Of course, we can’t save forests with private funds alone, and for that reason we have built a powerful broad-based coalition behind the goal of setting aside five percent of the allowances in U.S. climate policy for rainforest conservation, supplying $3-5 billion per year in U.S. government funding to combat illegal logging, establish national baselines, build capacity in rainforest nations. As a final note, we endorse quantity limits on use of offsets. The legislation under consideration in Congress allows companies to meet only 10-15 percent of their compliance obligation with international offsets.
REDD-Monitor: I understand that payments for REDD are to be performance based, that the money will only be handed over when the avoided deforestation has already happened.
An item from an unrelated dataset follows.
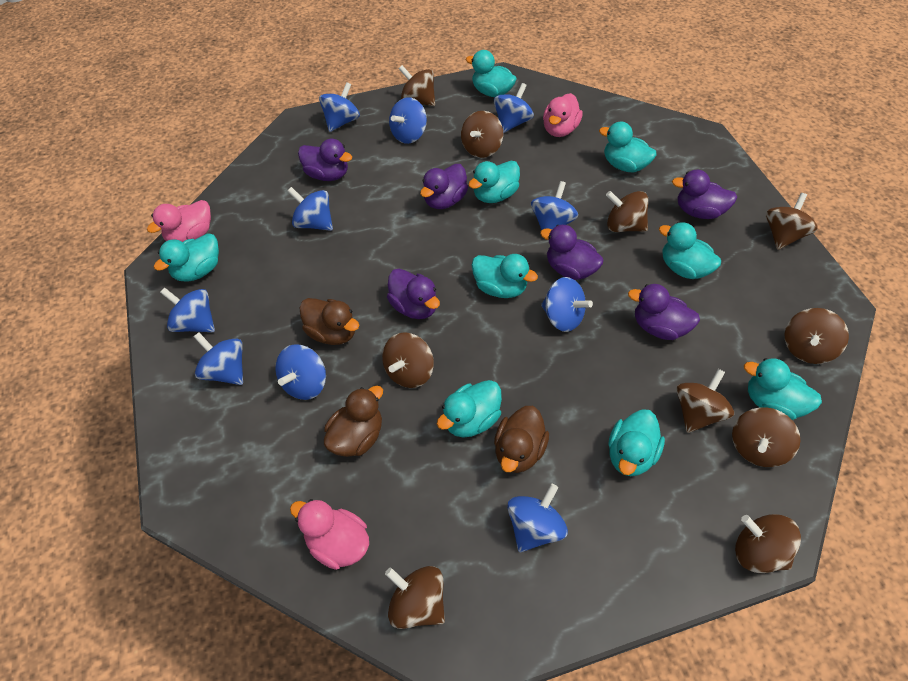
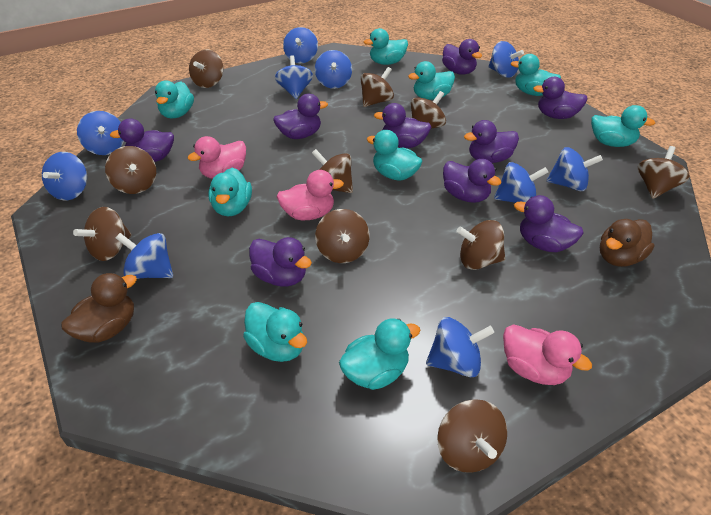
brown duck: [299,298,359,345] [324,386,383,457] [494,406,549,473] = 3 -> [61,273,137,343] [600,219,654,267] = 2
purple duck: [298,139,352,181] [387,269,440,319] [420,164,468,209] [540,225,604,280] [628,284,700,340] [672,170,737,219] = 6 -> [110,119,174,162] [249,237,312,287] [273,94,328,139] [374,103,431,148] [442,39,482,75] [443,159,501,203] [464,120,519,163] [514,195,584,252] [533,77,587,119] = 9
But what happens if the payment is made and the forest is cleared the following week (or month, or year)? What happens if carbon credits are forward traded but the project ultimately fails to get the necessary certification as a REDD project? (This is assuming that there will be an international REDD agreement and some sort of international certification system, similar to the CDM, say.) Is it possible to remove those forward traded carbon credits from the market (given that by that time they will have been securitised and packaged up in various sorts of innovative financial instruments)?
Jeff Horowitz: There are a variety of mechanisms in pending U.S. climate legislation that attempt to address this issue. Most importantly, the administrator is required to hold allowances in reserve that are cancelled in the event of a reversal such as a naturally occurring fire or intentional destruction of a forest. In addition, project developers are required to return any allowances credited in the event of intentional reversals and half in the event of unintentional reversals. Finally, most project developers maintain a reserve of extra protected land as part of a project that is set-aside to compensate for any reversals. This is one of the protections we were able to help secure in the legislation.
 ^ Horowitz requested that “Given the complexity of the questions and answers, I would appreciate your keeping my responses complete.” Neither the questions nor Horowitz’s replies have been edited.